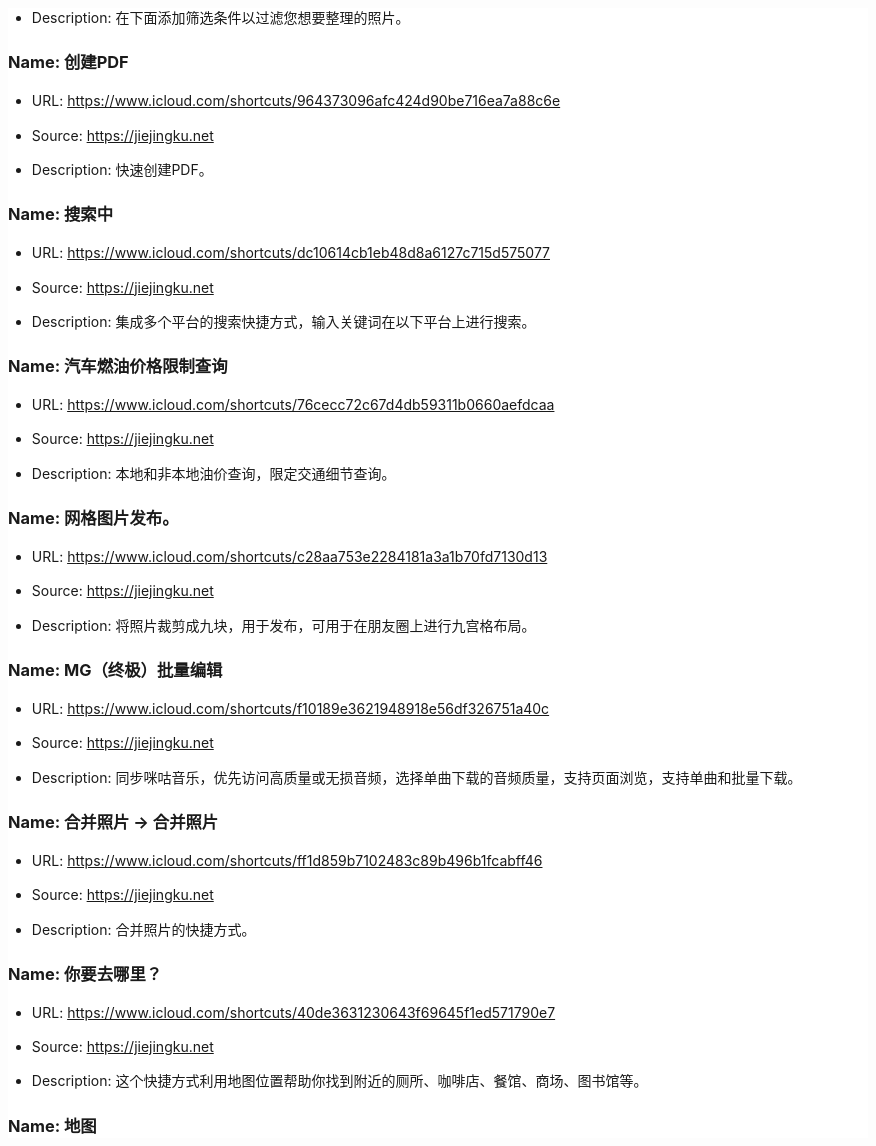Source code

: - Description: 在下面添加筛选条件以过滤您想要整理的照片。

### Name: 创建PDF

- URL: https://www.icloud.com/shortcuts/964373096afc424d90be716ea7a88c6e

- Source: https://jiejingku.net

- Description: 快速创建PDF。

### Name: 搜索中

- URL: https://www.icloud.com/shortcuts/dc10614cb1eb48d8a6127c715d575077

- Source: https://jiejingku.net

- Description: 集成多个平台的搜索快捷方式，输入关键词在以下平台上进行搜索。

### Name: 汽车燃油价格限制查询

- URL: https://www.icloud.com/shortcuts/76cecc72c67d4db59311b0660aefdcaa

- Source: https://jiejingku.net

- Description: 本地和非本地油价查询，限定交通细节查询。

### Name: 网格图片发布。

- URL: https://www.icloud.com/shortcuts/c28aa753e2284181a3a1b70fd7130d13

- Source: https://jiejingku.net

- Description: 将照片裁剪成九块，用于发布，可用于在朋友圈上进行九宫格布局。

### Name: MG（终极）批量编辑

- URL: https://www.icloud.com/shortcuts/f10189e3621948918e56df326751a40c

- Source: https://jiejingku.net

- Description: 同步咪咕音乐，优先访问高质量或无损音频，选择单曲下载的音频质量，支持页面浏览，支持单曲和批量下载。

### Name: 合并照片 -> 合并照片

- URL: https://www.icloud.com/shortcuts/ff1d859b7102483c89b496b1fcabff46

- Source: https://jiejingku.net

- Description: 合并照片的快捷方式。

### Name: 你要去哪里？

- URL: https://www.icloud.com/shortcuts/40de3631230643f69645f1ed571790e7

- Source: https://jiejingku.net

- Description: 这个快捷方式利用地图位置帮助你找到附近的厕所、咖啡店、餐馆、商场、图书馆等。

### Name: 地图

> **Assignment**
Please put the lines from the line containing "- Description: 在下面添加筛选条件以过滤您想要整理的照片。" through the end of the records, both included, into a JSON list of strings with one string per line, leaving out blank lines.

> **Problem solution**
[
  ": - Description: 在下面添加筛选条件以过滤您想要整理的照片。",
  "### Name: 创建PDF",
  "- URL: https://www.icloud.com/shortcuts/964373096afc424d90be716ea7a88c6e",
  "- Source: https://jiejingku.net",
  "- Description: 快速创建PDF。",
  "### Name: 搜索中",
  "- URL: https://www.icloud.com/shortcuts/dc10614cb1eb48d8a6127c715d575077",
  "- Source: https://jiejingku.net",
  "- Description: 集成多个平台的搜索快捷方式，输入关键词在以下平台上进行搜索。",
  "### Name: 汽车燃油价格限制查询",
  "- URL: https://www.icloud.com/shortcuts/76cecc72c67d4db59311b0660aefdcaa",
  "- Source: https://jiejingku.net",
  "- Description: 本地和非本地油价查询，限定交通细节查询。",
  "### Name: 网格图片发布。",
  "- URL: https://www.icloud.com/shortcuts/c28aa753e2284181a3a1b70fd7130d13",
  "- Source: https://jiejingku.net",
  "- Description: 将照片裁剪成九块，用于发布，可用于在朋友圈上进行九宫格布局。",
  "### Name: MG（终极）批量编辑",
  "- URL: https://www.icloud.com/shortcuts/f10189e3621948918e56df326751a40c",
  "- Source: https://jiejingku.net",
  "- Description: 同步咪咕音乐，优先访问高质量或无损音频，选择单曲下载的音频质量，支持页面浏览，支持单曲和批量下载。",
  "### Name: 合并照片 -> 合并照片",
  "- URL: https://www.icloud.com/shortcuts/ff1d859b7102483c89b496b1fcabff46",
  "- Source: https://jiejingku.net",
  "- Description: 合并照片的快捷方式。",
  "### Name: 你要去哪里？",
  "- URL: https://www.icloud.com/shortcuts/40de3631230643f69645f1ed571790e7",
  "- Source: https://jiejingku.net",
  "- Description: 这个快捷方式利用地图位置帮助你找到附近的厕所、咖啡店、餐馆、商场、图书馆等。",
  "### Name: 地图"
]